Ce week-end en Turquie, j’ai vécu une compétition qui restera gravée dans ma mémoire. 2e participation aux Championnats d’Europe de Laser-Run , et déjà, l’adrénaline et la pression étaient à leur comble. Pourtant, dès les premiers tours du Laser Run, j’ai senti que cette édition allait être spéciale. Mon objectif ? Me battre contre les meilleurs, et c’est exactement ce que j’ai fait. Avec une deuxième place derrière un adversaire redoutable, j’ai prouvé que j’étais capable de rivaliser avec l’élite mondiale. Le Sprint, quant à lui, a été une autre bataille épique : terminer à quelques secondes d’un athlète olympique, c’est une frustration, mais aussi une motivation sans limites. Ces presque-victoires m’ont appris une chose : la différence entre le podium et la gloire se joue parfois dans des détails.

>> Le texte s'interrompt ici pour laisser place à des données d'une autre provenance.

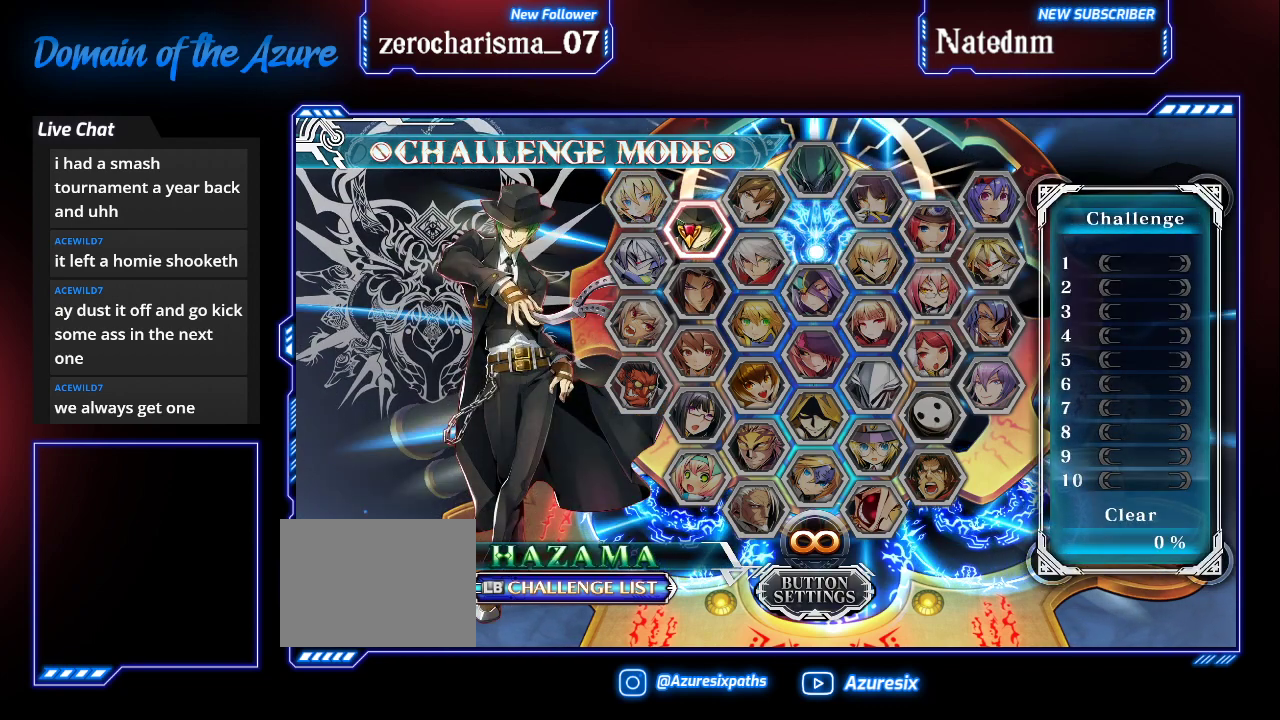
{"dt_ms": 500, "buttons": [], "left_stick": "center", "events": []}
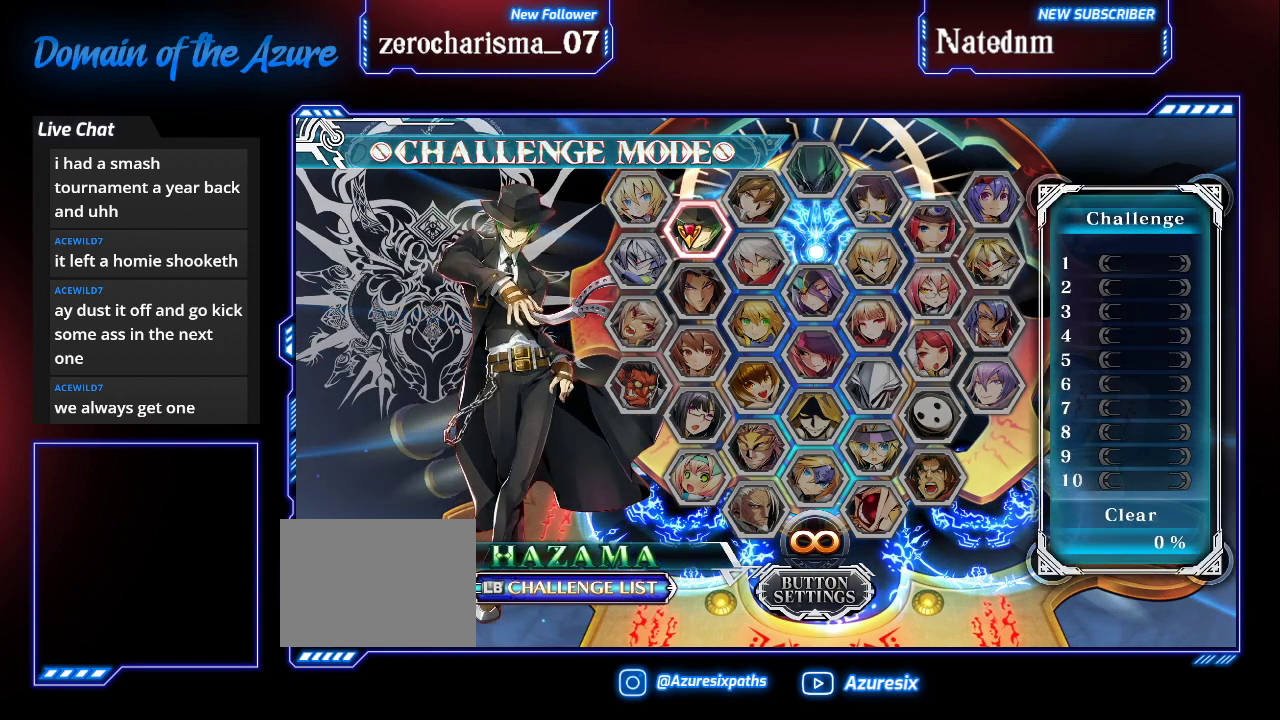
{"dt_ms": 500, "buttons": [], "left_stick": "center", "events": []}
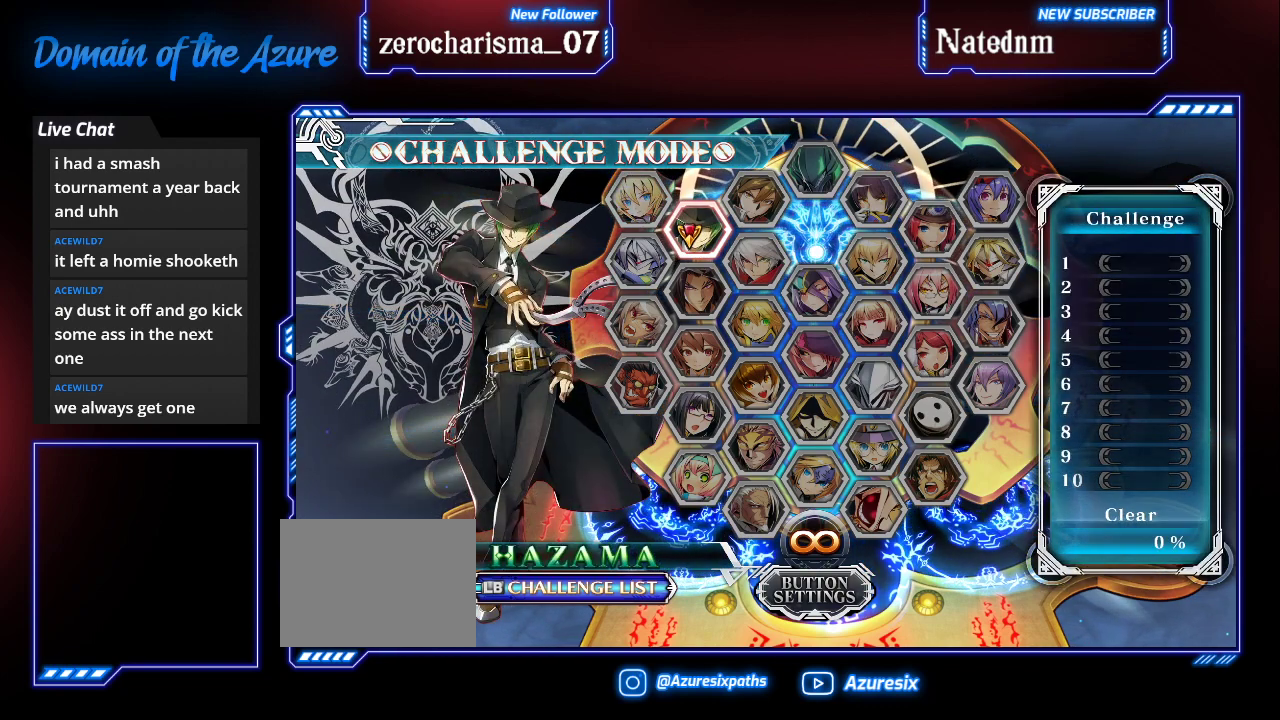
{"dt_ms": 500, "buttons": [], "left_stick": "center", "events": [[100, "CROSS", "down"], [167, "CROSS", "up"]]}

L’équipe, ce moteur invisible qui change tout
Mais le vrai tournant de ce championnat, c’est l’équipe. En Laser-Run, on ne gagne pas seul, et cette année, nous avons écrit l’histoire ensemble. En remportant le titre par équipe, nous avons prouvé que la cohésion et la confiance mutuelle valent tous les sacrifices individuels. Chaque point comptait, chaque effort était synchronisé, et le résultat est là : champions d’Europe. Ce titre, c’est bien plus qu’une médaille. C’est la preuve que quand on se bat ensemble, on peut soulever des montagnes. Et moi, je suis fier d’avoir contribué à ce succès collectif.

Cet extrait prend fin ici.